So there's a big flamey thread over on python-list about the Python 3.x type-annotation. Thing is, I can't say the annotations seem all *that* important to the behaviour (static type checking): Consider this Python 2.7 decorator-set:

def _func_annotation_for(func):
    """Retrieve the function annotation for a given function or create it"""
    current = getattr(func,'func_annotation',None)
    if current is None:
        current = func.func_annotation = {}
    return current 
def types( *types, **named ):
    def annotate(function):
        base = _func_annotation_for(function)
        base.update(named)
        if hasattr( function, 'func_code' ): # python 2.x
            names = function.func_code.co_varnames
        else:
            names = function.__code__.co_varnames
        
        for name, typ in zip(names, types):
            base[name] = typ
        return function 
    return annotate
def returns( typ ):
    def annotate(function):
        _func_annotation_for(function)['return'] = typ 
        return function 
    return annotate

That's a few lines of code and would seem to do the bulk of what type annotations do, namely populate a func_annotation dictionary and provide a textual clue as to where the type annotations are for AST or similar tools. It's true that it doesn't look as integrated as the syntax-based annotations, but to my eyes it actually looks cleaner when reading:

@types((int, float, complex), d=int, b=str)
@returns(float)
def x(a, b, c, d=3):
    return float(d)

The extra fluff (type annotations) is separated out and doesn't cloud the parameter list, you can use long type expressions to specify unions-of-types and the like without making it impossible to see your parameters. You can just annotate the functions/parameters you care about... etc. Compare the same example with inline syntactic annotations:

def x(a: (int,float,complex), b: str, c, d=3:int) -> float:
    return float(d)

Read that second example and ask yourself "what are the parameter names"... hmm, that took a bit to parse, now what happens when those type expressions grow long and convoluted? You get the nice locality of reference, but now you have type-itis all through your parameter lists.

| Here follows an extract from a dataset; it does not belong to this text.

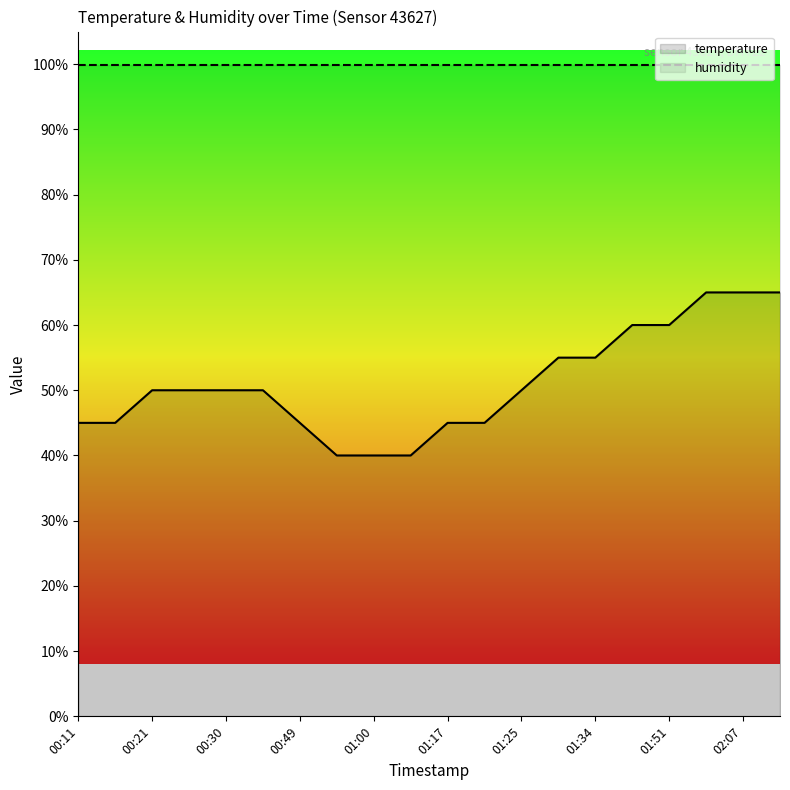

What is the change in value from 00:11 to 00:24?

+5.0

Bonus points that you can do the decorator-based annotations in Python 2.7 and they should work fine in 3.x as well, while the inline static stuff is 3.x only AFAIK. The inline static stuff, does allow you to annotate nested parameters and wildcards (named/positional args). I don't know how often those are really going to get type annotations, but I wouldn't consider it a blocker until I saw people really stumbling on it... and then I'd likely tell people to write a couple of more lines of code to solve it.

The real issue that argues for the syntactic embedding is refactoring/maintenance not updating the annotations in line with parameter changes (again, locality is somewhat important there).

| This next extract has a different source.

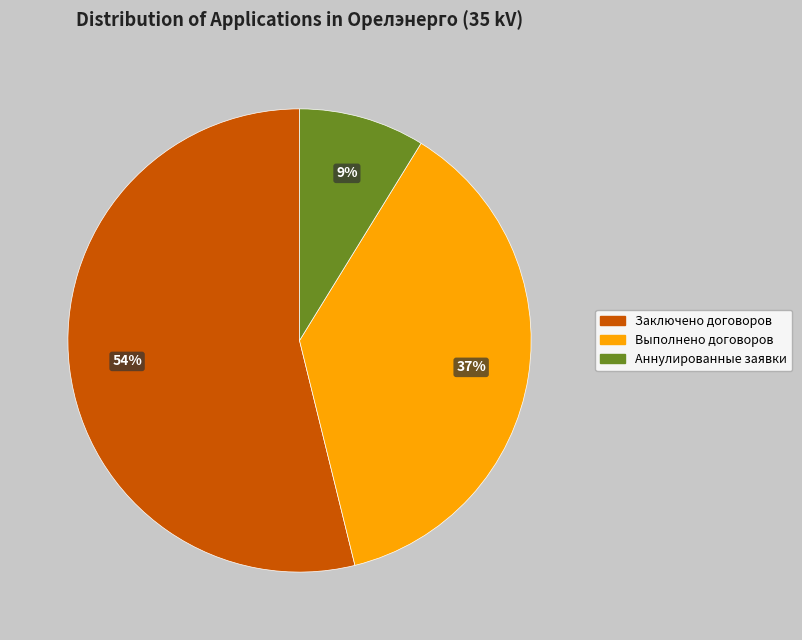

To the nearest percent, what is the average slice percentage?

33%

Just for reference, PyOpenGL has a decorator that does type-annotations in order to get functions pulled out of DLLs via ctypes, that looks like this:

@_f
@_p.types(None,_cs.GLsync,_cs.GLenum,_cs.GLsizei,arrays.GLsizeiArray,arrays.GLintArray)
def glGetSynciv(sync,pname,bufSize,length,values):pass

Where @_f is the "turn it into a ctypes function" and @_p.types( returntype, argtypes ) is the type-annotation code that just adds the type-annotations to the function's dictionary. That works across Python versions, allows IDEs to provide argument names, is fairly concise (PyOpenGL has a lot of function declarations), etc.